Prague peaks out through scaffolding. Restoration aims to save city from ravages of pollution
Prague — Prague abounds in beauty. Its ancient churches, gold-tipped spires, baroque, romanesque, and art nouveau buildings stand untouched by the bombs of World War II. Above the Vlatva River, the skyline of the Hradcany Castle, encircling the towers of St. Vitus, commands the exalted emotions of a great romantic 19th-century symphony. Below, the narrow streets and cobblestones play with the intimacy of a perfectly preserved 18th-century string quartet.
Only one thing mars the view -- the scaffolding.
Almost everywhere the eye turns, wooden platforms and metal bars surround buildings. After years of neglect, the government has been trying to restore Prague's glorious past from the midst of its present pollution.
``The downtown ground plan hasn't changed much since Charles IV founded the city in the 14th-century,'' Jan Skoda, the chief of the city's environmental commission explains. ``It was built for horse carriages, and unfortunately cars pollute more than horses.''
There are other problems, too. Most residents heat their antiquated apartments with dirty brown coal.
The resulting pollution gives buildings a grimy look -- and threatens those inside. The city's air contains three times more sulfur than what is considered acceptable.
To fight this scourge, huge sums of money are being spent. Gas heating is being installed in old apartments. New highways are being built on the periphery and a new subway line downtown, which will open next month, may help cut down on car fumes.
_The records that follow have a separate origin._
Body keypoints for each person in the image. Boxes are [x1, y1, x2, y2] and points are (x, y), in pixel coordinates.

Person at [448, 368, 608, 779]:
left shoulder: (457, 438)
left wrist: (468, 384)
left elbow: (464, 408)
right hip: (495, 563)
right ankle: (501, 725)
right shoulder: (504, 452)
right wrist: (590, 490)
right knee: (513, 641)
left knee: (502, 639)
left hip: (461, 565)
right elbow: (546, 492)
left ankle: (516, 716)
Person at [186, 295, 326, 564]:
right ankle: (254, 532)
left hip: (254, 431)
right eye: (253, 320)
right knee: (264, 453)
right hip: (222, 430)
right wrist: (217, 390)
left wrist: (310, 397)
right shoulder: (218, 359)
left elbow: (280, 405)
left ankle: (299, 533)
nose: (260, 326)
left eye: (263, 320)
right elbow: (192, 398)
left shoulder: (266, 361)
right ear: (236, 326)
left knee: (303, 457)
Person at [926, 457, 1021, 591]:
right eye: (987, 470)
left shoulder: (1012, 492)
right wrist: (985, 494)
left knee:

But despite spending 15 billion crowns ($1.5 billion) over the past five years, and preparing to spend 15 billion crowns more, Mr. Skoda admits that all the scaffolding in the world cannot stop the rot of old buildings.
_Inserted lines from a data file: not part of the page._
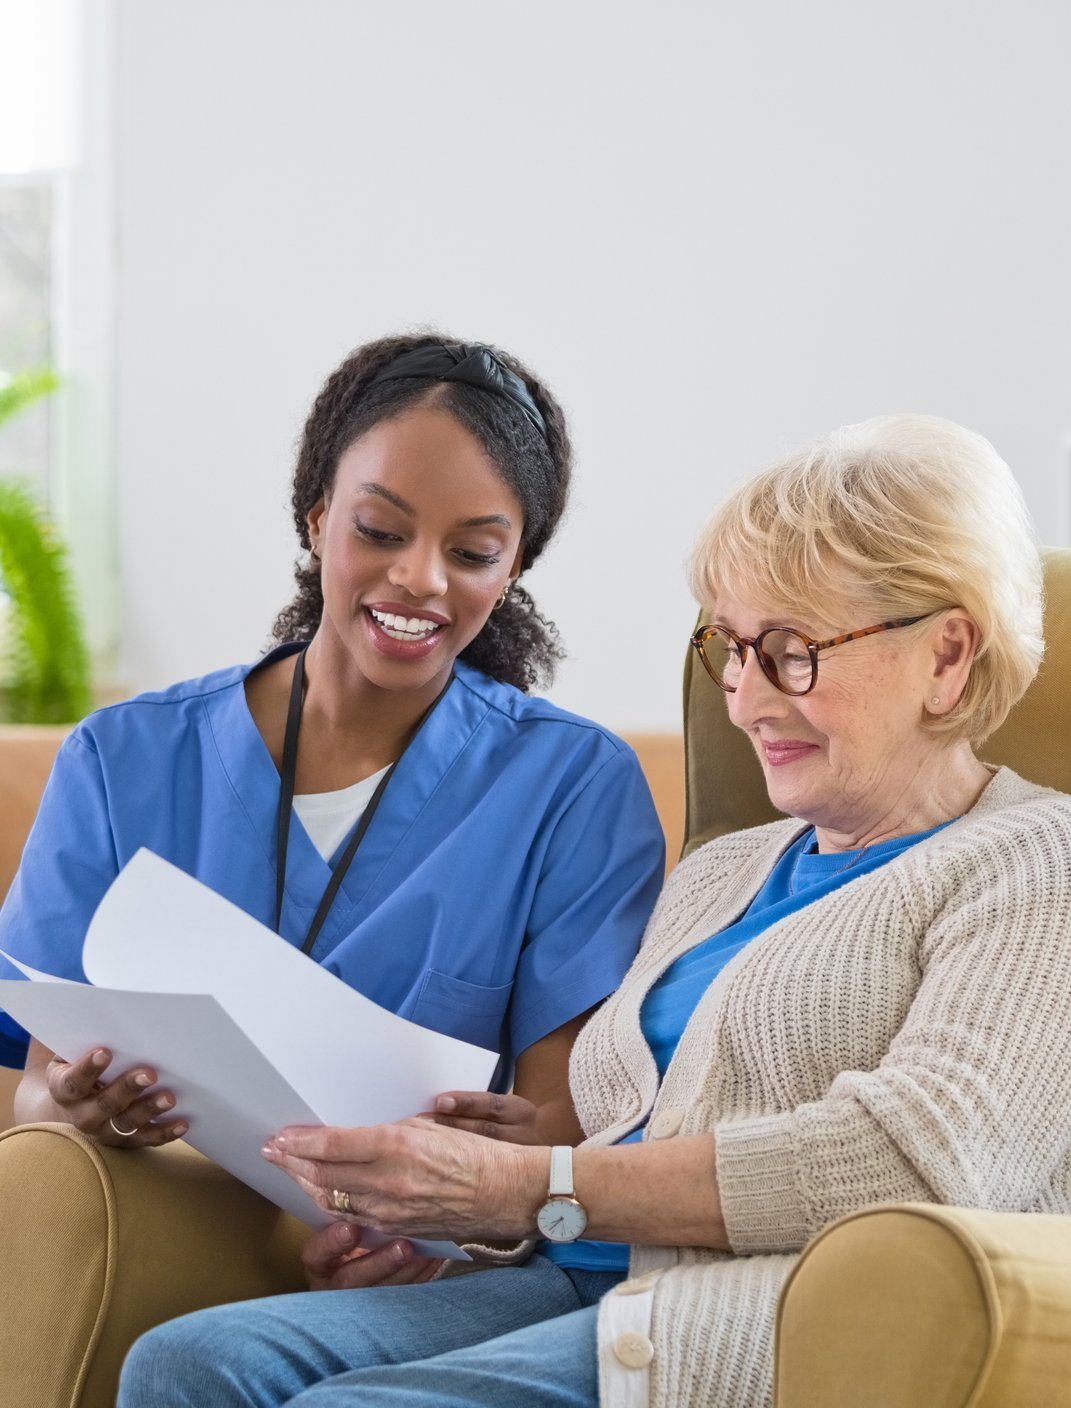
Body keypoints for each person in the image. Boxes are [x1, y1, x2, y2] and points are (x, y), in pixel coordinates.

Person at [118, 413, 1071, 1408]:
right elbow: (630, 1149)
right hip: (592, 1281)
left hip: (792, 1309)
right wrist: (451, 1213)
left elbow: (915, 1159)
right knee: (191, 1363)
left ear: (946, 653)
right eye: (734, 648)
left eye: (793, 650)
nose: (750, 699)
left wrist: (523, 1182)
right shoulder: (727, 871)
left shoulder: (1053, 860)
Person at [0, 332, 664, 1155]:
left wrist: (486, 1183)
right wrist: (72, 1107)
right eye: (381, 531)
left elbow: (563, 1121)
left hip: (409, 1255)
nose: (422, 577)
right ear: (318, 520)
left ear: (514, 565)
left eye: (473, 553)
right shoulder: (118, 761)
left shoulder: (574, 791)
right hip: (161, 1218)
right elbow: (32, 1093)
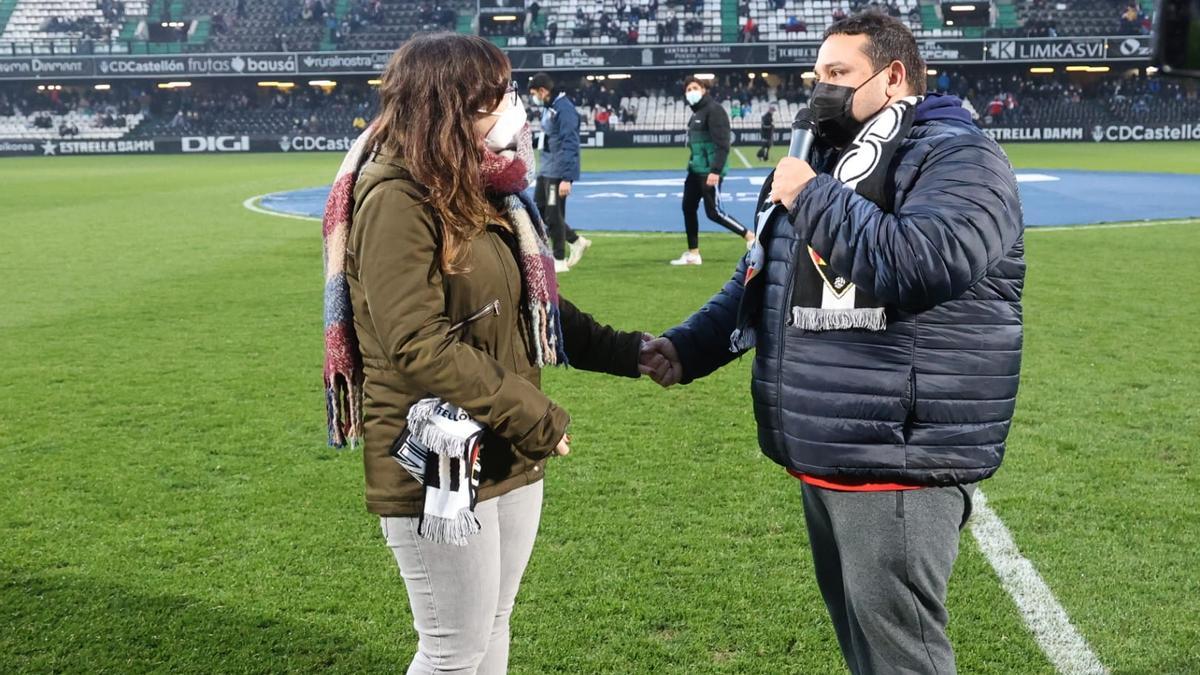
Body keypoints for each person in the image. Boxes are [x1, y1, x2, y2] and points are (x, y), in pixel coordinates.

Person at [643, 13, 1024, 674]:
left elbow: (922, 263)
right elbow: (765, 275)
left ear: (894, 75)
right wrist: (689, 347)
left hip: (898, 456)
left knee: (904, 659)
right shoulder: (824, 155)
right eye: (817, 75)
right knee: (867, 654)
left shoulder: (959, 154)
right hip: (828, 449)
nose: (819, 90)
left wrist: (812, 193)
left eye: (838, 75)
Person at [321, 33, 667, 675]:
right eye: (494, 98)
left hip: (501, 444)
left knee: (492, 628)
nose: (512, 110)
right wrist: (534, 413)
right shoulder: (397, 197)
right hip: (437, 454)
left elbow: (526, 305)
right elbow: (416, 343)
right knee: (452, 648)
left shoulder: (482, 185)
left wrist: (632, 353)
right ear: (447, 108)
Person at [671, 76, 752, 266]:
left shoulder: (714, 110)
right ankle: (694, 254)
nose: (691, 91)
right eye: (688, 89)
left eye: (694, 87)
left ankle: (750, 237)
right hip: (695, 170)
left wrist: (715, 170)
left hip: (709, 171)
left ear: (704, 89)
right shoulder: (696, 113)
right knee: (688, 207)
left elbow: (723, 144)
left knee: (714, 212)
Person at [528, 72, 592, 271]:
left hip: (557, 172)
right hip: (546, 169)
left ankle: (559, 259)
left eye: (534, 94)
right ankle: (575, 240)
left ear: (543, 91)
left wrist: (567, 178)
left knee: (554, 214)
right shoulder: (551, 107)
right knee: (539, 210)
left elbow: (570, 143)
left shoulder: (564, 109)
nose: (533, 98)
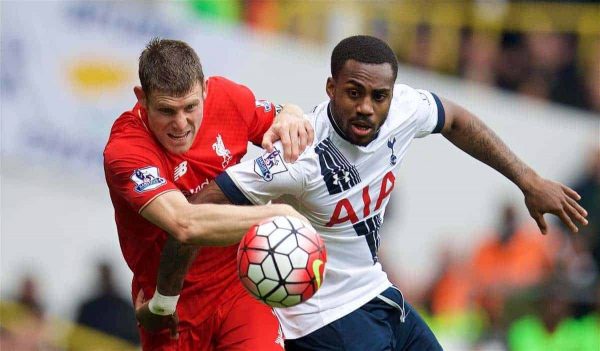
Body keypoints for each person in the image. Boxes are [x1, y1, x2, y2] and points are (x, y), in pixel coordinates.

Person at [142, 35, 588, 350]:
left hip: (377, 294)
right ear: (331, 88)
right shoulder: (297, 155)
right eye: (353, 93)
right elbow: (194, 218)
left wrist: (528, 180)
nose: (366, 108)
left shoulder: (403, 110)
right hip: (321, 323)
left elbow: (456, 120)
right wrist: (166, 301)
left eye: (379, 96)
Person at [103, 38, 314, 350]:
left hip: (241, 284)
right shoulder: (126, 150)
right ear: (142, 98)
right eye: (166, 111)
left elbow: (281, 116)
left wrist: (291, 113)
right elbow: (184, 224)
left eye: (190, 107)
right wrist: (277, 215)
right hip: (173, 310)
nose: (180, 124)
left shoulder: (229, 99)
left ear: (204, 89)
``Every building is damaged,'' he says. ``Copper plate on churches which used to last for centuries is being destroyed, and faades of restored buildings become dirty again after a few years.''
Still, in some ways, life in Prague remains comfortable. Stores are stocked full, if not always with the best quality goods. Restaurants remain rustic, caf'es charming. The superb subway speeds along, spotless and silent.
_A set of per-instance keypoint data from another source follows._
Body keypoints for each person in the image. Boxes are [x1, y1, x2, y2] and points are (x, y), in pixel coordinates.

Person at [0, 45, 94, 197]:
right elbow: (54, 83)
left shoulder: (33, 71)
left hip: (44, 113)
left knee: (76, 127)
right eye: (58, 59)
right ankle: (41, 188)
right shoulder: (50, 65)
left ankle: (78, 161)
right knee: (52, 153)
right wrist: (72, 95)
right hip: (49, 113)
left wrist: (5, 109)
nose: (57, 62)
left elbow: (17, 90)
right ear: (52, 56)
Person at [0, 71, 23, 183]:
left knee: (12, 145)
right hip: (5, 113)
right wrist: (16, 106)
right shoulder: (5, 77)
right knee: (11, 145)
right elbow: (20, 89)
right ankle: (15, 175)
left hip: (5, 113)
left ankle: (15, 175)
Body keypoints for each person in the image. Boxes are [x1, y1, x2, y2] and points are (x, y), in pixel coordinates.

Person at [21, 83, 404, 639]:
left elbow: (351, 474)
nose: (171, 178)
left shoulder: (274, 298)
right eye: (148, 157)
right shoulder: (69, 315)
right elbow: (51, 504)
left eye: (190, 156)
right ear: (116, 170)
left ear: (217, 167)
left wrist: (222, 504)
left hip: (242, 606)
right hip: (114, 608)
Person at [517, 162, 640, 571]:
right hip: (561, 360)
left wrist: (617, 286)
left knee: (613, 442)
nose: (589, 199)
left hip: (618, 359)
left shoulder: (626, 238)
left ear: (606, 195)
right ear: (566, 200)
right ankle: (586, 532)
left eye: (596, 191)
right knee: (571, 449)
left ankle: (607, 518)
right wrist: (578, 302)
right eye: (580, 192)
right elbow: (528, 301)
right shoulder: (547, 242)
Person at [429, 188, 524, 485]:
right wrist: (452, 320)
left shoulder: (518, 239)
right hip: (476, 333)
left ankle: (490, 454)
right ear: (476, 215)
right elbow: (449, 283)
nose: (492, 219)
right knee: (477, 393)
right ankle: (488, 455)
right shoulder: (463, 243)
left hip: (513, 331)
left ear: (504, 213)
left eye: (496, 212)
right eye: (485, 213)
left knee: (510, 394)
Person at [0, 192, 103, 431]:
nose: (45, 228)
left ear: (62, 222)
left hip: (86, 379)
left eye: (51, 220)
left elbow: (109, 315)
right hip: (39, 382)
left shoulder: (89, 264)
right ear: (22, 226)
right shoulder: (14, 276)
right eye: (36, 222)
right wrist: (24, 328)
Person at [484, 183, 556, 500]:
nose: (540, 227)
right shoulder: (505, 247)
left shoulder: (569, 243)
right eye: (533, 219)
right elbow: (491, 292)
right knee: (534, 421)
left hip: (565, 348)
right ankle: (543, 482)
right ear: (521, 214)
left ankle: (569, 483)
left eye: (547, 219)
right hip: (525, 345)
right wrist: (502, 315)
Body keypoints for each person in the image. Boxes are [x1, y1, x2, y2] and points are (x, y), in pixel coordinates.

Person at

But touching tales tumble out from ordinary citizens about life in the past.
One young woman speaks of her father, who was a professor. After the 1968 Soviet invasion which ended the brief Prague Spring of reform, he refused to sign a loyalty oath. He was banished from the Communist Party and fired from his job. For that crime, his daughter also was punished. She was banned from attending university.
The story is common. In the years following 1968, more than 500,000 Czechoslovaks were banished from the party. Former professors work as night watchmen, journalists as stokers in steel works. Their children suffer similar fates.
But the young woman defends her life today.
``Life here is comfortable,'' she says without bitterness. ``We have enough to eat, we have cars, country houses, all without the pressures of trying to get these things in the West. But at the same time you live with a sense of being closed in. There is no space for ambition, for expression. . . ''
Franz Kafka would have understood. The famous writer was born in Prague, was buried in Prague, and spent almost all 41 years of his life in Prague. He always dreamed of leaving; he never did. Staying, he wrote about his nightmares.
Walk to Maisel Street near the Old Town Square and on the wall of a drab building hangs an image of Kafka's face, his brooding, chiseled features cast in bronze. The building rots from disrepair, and Kafka's piercing stare remains partially hidden by nothing other than . . . you guessed it . . . scaffolding.
Here, a small plaque proclaims, stands the spot of the house of the writer's birthplace.
The modest memorial was unveiled in 1965, at a time when Kafka was metamorphosing from a decadent nihilist into a critic of capitalist alienation.
But his rehabilitation turned out to be brief. Since 1968, no copies of his works have been published here. Only a few works published in East Germany in German occasionally are available.
``Why should we publish Kafka?,'' asks Vera Adlova, secretary of the government-sponsored Czechoslovakian Union of Writers. ``He's interesting for intellectuals, but the man on the street doesn't want to read him. He always writes about the same thing, the solitude of the individual, a stupid affair leading to absurdity.''
For Mrs. Adlova, neither theme remains relevant in today's Prague.